> _What is expected_
Starting with the line that contains "OpenStreetMap®" and stopping after the line that contains "HUNTSVILLE, AL", copy the entries below exactly. Include nothing else.

Page-level text extractions
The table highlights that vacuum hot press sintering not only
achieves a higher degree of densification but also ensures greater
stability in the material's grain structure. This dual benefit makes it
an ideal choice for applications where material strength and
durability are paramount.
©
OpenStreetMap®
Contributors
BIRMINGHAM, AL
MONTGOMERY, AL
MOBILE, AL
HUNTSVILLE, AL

...

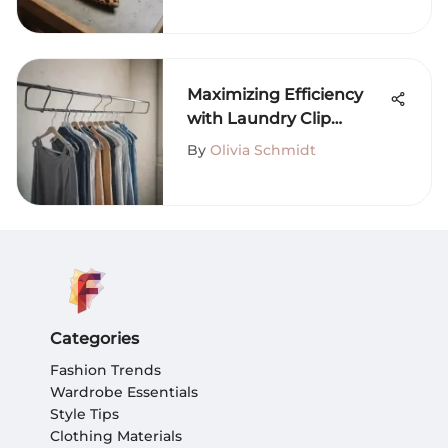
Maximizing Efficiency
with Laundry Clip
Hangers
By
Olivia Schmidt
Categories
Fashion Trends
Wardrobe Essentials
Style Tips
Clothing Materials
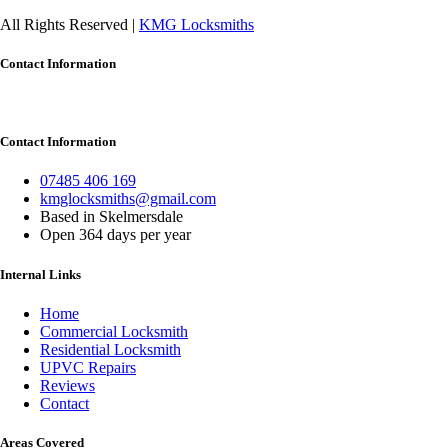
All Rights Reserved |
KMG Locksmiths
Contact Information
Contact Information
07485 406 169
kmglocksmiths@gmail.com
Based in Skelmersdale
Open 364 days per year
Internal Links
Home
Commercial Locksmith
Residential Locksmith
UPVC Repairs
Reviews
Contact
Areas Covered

> _Solution below_
OpenStreetMap®
Contributors
BIRMINGHAM, AL
MONTGOMERY, AL
MOBILE, AL
HUNTSVILLE, AL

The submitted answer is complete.